Aim of the exercise:
Reproduce the material below verbatim, leaving out the pictures.

Input data:

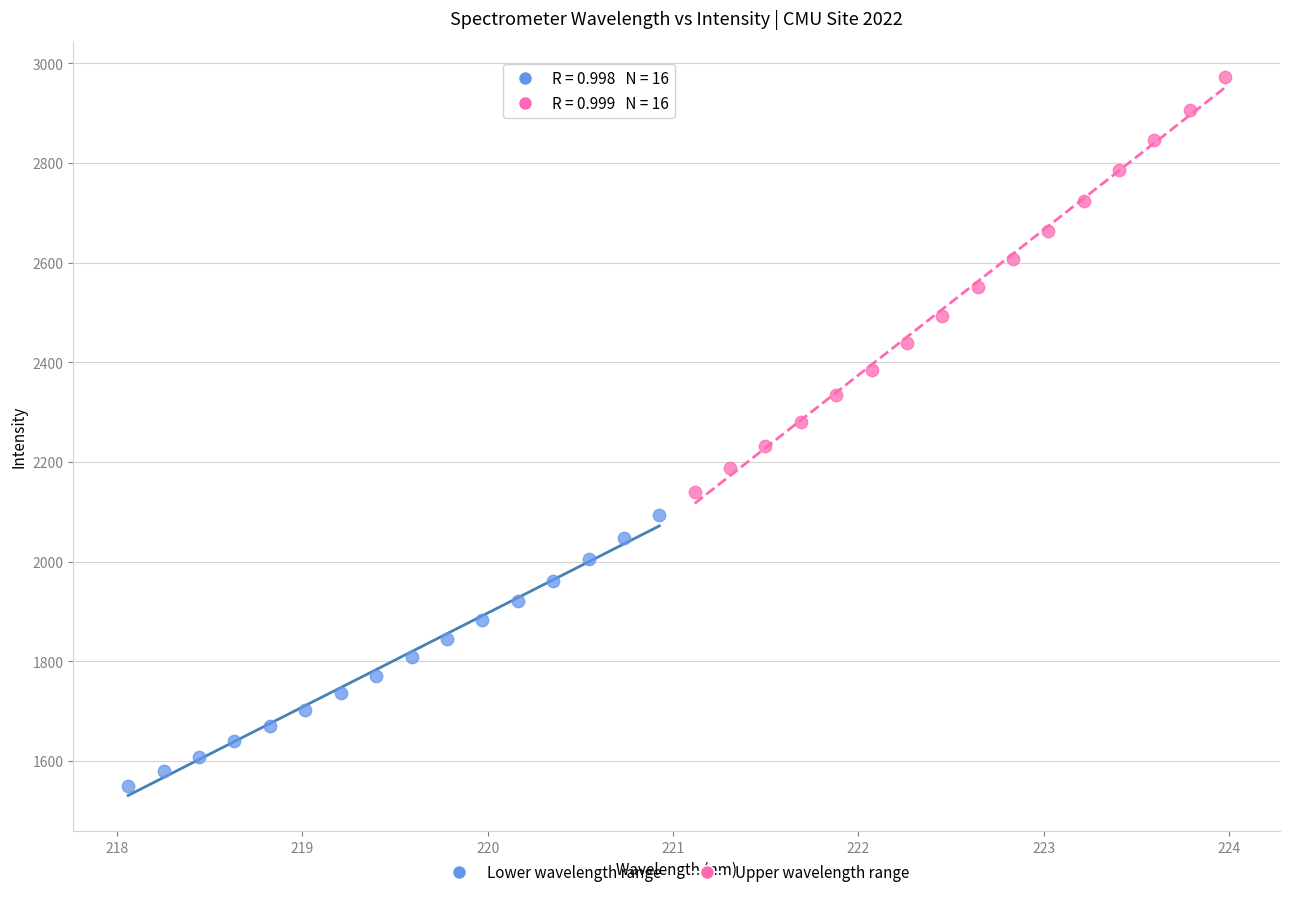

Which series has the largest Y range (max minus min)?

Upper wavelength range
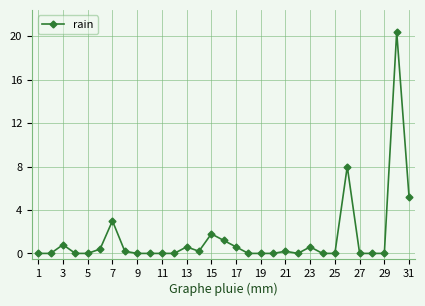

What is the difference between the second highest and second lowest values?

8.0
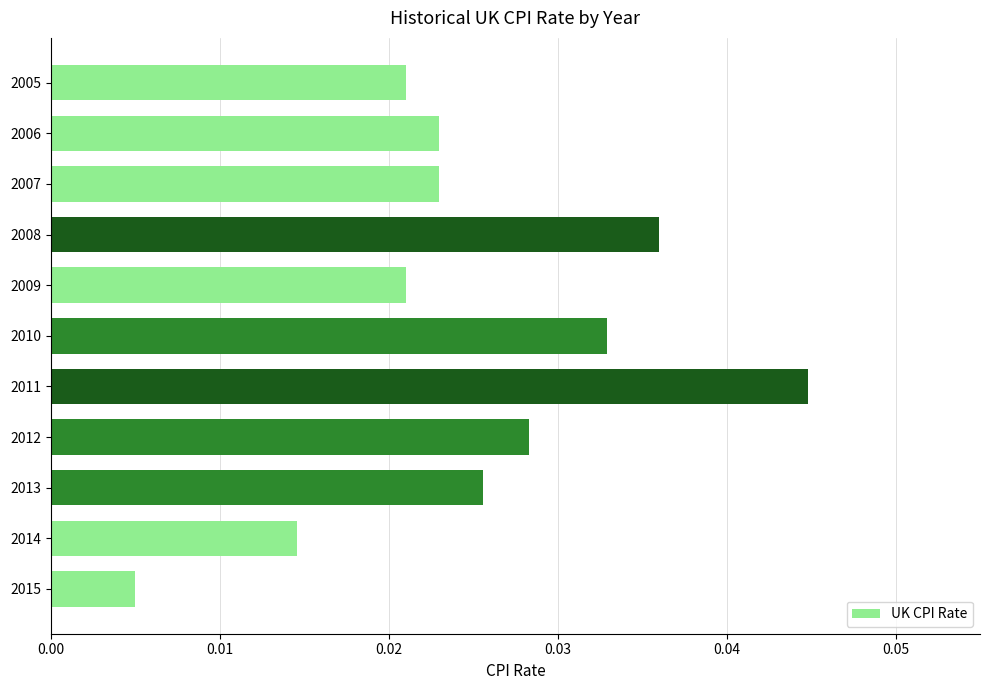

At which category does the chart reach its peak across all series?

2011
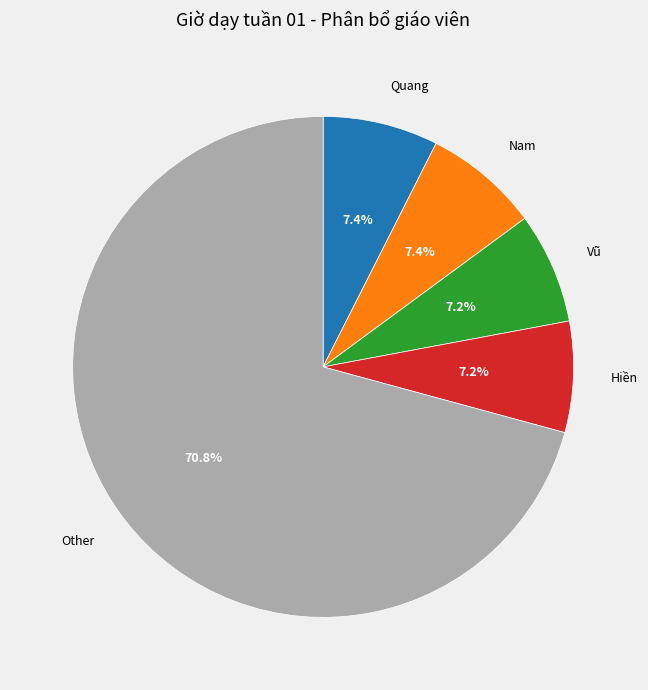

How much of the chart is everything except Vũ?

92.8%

Result of the task:
Which series has the largest Y range (max minus min)?

Upper wavelength range

What is the difference between the second highest and second lowest values?

8.0

At which category does the chart reach its peak across all series?

2011

How much of the chart is everything except Vũ?

92.8%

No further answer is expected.